Deadweight costs aside, administrative programs supposedly represent, not regulation, but rather “services” secured from government by the public. Nonetheless, wealth transfer programs can regulate personal lives on the deepest possible level and displace existing voluntary orderings (government replaces family/community or may undermine them) and emergent alternative voluntary frameworks.

Such interventions gradually lose their identity as regulations or coercive interventions with each passing generation. Ronald Reagan called Medicare “socialism” to universal jeers from the left, which insisted it would never lead to the kind of general government takeover of medicine now proposed by modern political candidates.

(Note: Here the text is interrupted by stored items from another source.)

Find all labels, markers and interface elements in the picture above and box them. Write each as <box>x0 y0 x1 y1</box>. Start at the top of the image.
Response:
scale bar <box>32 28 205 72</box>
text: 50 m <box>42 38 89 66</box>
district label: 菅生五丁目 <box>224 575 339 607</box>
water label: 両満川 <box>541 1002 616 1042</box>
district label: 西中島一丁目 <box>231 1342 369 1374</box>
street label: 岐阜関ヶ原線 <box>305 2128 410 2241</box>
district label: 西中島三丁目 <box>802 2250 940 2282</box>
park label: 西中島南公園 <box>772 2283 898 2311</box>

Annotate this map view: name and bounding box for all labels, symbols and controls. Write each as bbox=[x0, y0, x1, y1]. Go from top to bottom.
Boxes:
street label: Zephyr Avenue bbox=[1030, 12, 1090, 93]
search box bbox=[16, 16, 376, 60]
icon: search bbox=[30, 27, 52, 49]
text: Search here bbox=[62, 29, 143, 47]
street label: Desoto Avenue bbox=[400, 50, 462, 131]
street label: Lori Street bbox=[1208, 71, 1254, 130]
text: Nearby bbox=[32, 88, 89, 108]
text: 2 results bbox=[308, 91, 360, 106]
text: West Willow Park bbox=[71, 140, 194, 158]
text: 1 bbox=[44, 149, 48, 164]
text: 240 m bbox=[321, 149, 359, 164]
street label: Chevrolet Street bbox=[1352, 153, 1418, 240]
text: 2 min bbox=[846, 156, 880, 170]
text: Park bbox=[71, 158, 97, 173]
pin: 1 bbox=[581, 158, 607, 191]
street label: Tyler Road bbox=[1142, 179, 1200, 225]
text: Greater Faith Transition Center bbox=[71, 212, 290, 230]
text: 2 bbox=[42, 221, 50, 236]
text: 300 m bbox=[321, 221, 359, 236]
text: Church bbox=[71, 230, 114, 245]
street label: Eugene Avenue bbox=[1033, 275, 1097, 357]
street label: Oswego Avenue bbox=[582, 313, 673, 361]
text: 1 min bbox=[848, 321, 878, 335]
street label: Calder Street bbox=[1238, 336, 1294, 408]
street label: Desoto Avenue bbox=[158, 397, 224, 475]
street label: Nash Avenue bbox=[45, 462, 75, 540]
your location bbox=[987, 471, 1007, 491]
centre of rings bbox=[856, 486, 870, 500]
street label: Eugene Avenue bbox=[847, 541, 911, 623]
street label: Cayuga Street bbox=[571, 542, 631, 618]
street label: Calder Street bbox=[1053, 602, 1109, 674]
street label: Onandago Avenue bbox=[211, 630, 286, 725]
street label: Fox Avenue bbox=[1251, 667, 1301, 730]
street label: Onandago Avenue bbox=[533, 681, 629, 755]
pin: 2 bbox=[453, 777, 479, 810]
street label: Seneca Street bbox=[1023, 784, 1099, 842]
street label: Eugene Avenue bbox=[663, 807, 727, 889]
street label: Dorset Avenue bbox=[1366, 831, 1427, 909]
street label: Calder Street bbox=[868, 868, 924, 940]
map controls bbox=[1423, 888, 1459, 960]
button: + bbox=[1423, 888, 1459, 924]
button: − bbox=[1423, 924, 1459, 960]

Republicans are long since fully on board with Medicare, and that has created a clearer path Medicare for All, which future Republicans can be expected to likewise endorse should it come to pass.  

It happens to be the case that “major” budget and transfer rules are partially acknowledged with dollar amounts in each year’s (now extremely late) OMB Report to Congress. They are not included in OMB’s cost-benefit tally however. OMB describes their concrete effect this way: 

[T]ransfer rules may…impose real costs on society to the extent that they cause people to change behavior, either by directly prohibiting or mandating certain activities, or, more often, by altering prices [[and costs]]. The costs resulting from these behavior changes are referred to as the “deadweight losses” associated with the transfer.

Deadweight losses of federal spending in general and of governmental programs in particular do matter (perhaps particularly to non-beneficiaries). Like neglected regulatory costs overall, these need to be more explicitly considered when examining the overall effects of government intervention.